Rafael Nadal has recently tested positive for Covid-19 after returning home from the Mubadala World Tennis Championship in Abu Dhabi, which also puts his Australian Open participation in doubt.
Closer to home, the Battle of Britain exhibition featuring the Murray brothers was also postponed, with Emma Raducanu missing out on picking up her BBC Sports Personality of the Year award following a positive test while in Abu Dhabi.
Travel restrictions placed on UK visitors by France resulted in seven European matches featuring French and British teams being postponed, which will mean a hefty fixture backlog when things clear up.
Earlier in December, the whole of the Saracens squad and backroom staff went into isolation following a Covid-19 outbreak at the club while Montpellier were awarded a 28-0 win in the Champions Cup due to a number of Covid cases in the Leinster camp.
The Gallagher Premiership has also not escaped with Sale Sharks’ Boxing Day clash with Newcastle Falcons and Bath’s game with Exeter Chiefs scheduled for December 29 both cancelled because of insufficient player numbers.
The Coral Welsh Grand National took place without spectators for the second successive season at Chepstow on Monday following the Welsh government’s decision to move all sporting events in Wales behind closed doors from Boxing Day.
Chepstow had pre-sold 6,000 tickets and over 150 hospitality packages for their feature day of the year and was expecting to double those numbers in the last few days of ticket sales.
In Ireland numbers on track are limited to those closely associated with the horses, meaning only owners and invited personnel have been able to attend Leopardstown’s big Christmas Festival.
Horse racing will always be associated with the Coronavirus pandemic due to the Cheltenham Festival continuing while the first wave of Covid-19 was gaining pace, with the highlight of the National Hunt season since classified as one of the first real ‘super-spreader events’.

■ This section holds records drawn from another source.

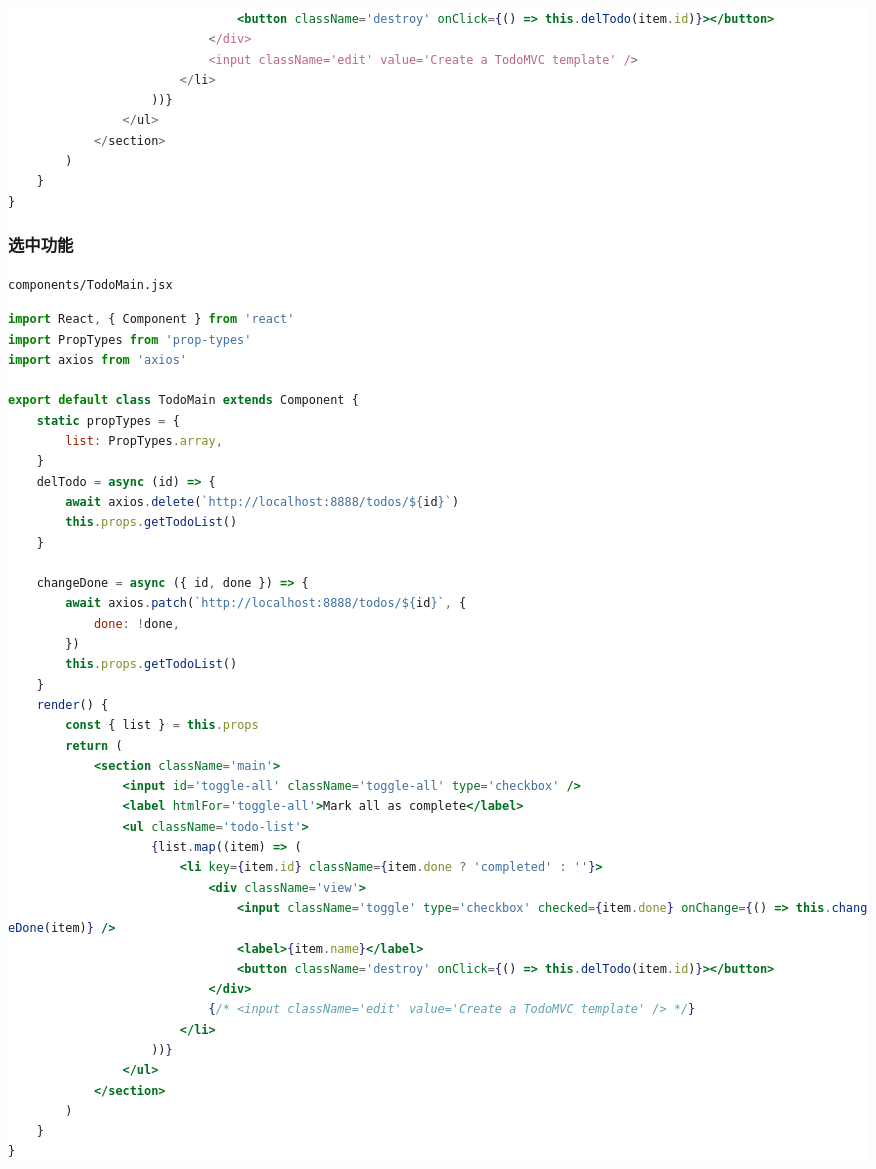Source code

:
 ```jsx
                                <button className='destroy' onClick={() => this.delTodo(item.id)}></button>
                            </div>
                            <input className='edit' value='Create a TodoMVC template' />
                        </li>
                    ))}
                </ul>
            </section>
        )
    }
}
```

### 选中功能

`components/TodoMain.jsx`

```jsx
import React, { Component } from 'react'
import PropTypes from 'prop-types'
import axios from 'axios'

export default class TodoMain extends Component {
    static propTypes = {
        list: PropTypes.array,
    }
    delTodo = async (id) => {
        await axios.delete(`http://localhost:8888/todos/${id}`)
        this.props.getTodoList()
    }

    changeDone = async ({ id, done }) => {
        await axios.patch(`http://localhost:8888/todos/${id}`, {
            done: !done,
        })
        this.props.getTodoList()
    }
    render() {
        const { list } = this.props
        return (
            <section className='main'>
                <input id='toggle-all' className='toggle-all' type='checkbox' />
                <label htmlFor='toggle-all'>Mark all as complete</label>
                <ul className='todo-list'>
                    {list.map((item) => (
                        <li key={item.id} className={item.done ? 'completed' : ''}>
                            <div className='view'>
                                <input className='toggle' type='checkbox' checked={item.done} onChange={() => this.changeDone(item)} />
                                <label>{item.name}</label>
                                <button className='destroy' onClick={() => this.delTodo(item.id)}></button>
                            </div>
                            {/* <input className='edit' value='Create a TodoMVC template' /> */}
                        </li>
                    ))}
                </ul>
            </section>
        )
    }
}
```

Racing was one of the first sports to return during the first lockdown unlocking process and has continued to race throughout subsequent periods of restrictions with a minimum of fuss.
The NBA has introduced stricter coronavirus protocols over the Christmas and New Year period as teams are left depleted by rising cases in North America and in the hope of fulfilling as many fixtures as possible.
Five matches scheduled to take place between December 19-21 had to be postponed, with the NBA allowing teams to sign replacements until January 19 when they will provide further guidance.
This could help the Brooklyn Nets whose roster has been decimated by a surge in Covid-19 cases.
The NFL have also felt the impact of Omicron, with three games from the latest round of matches postponed, while the NHL has decided to stop its players travelling to Beijing for the Winter Olympics due to the fixture backlog that is developing on ice.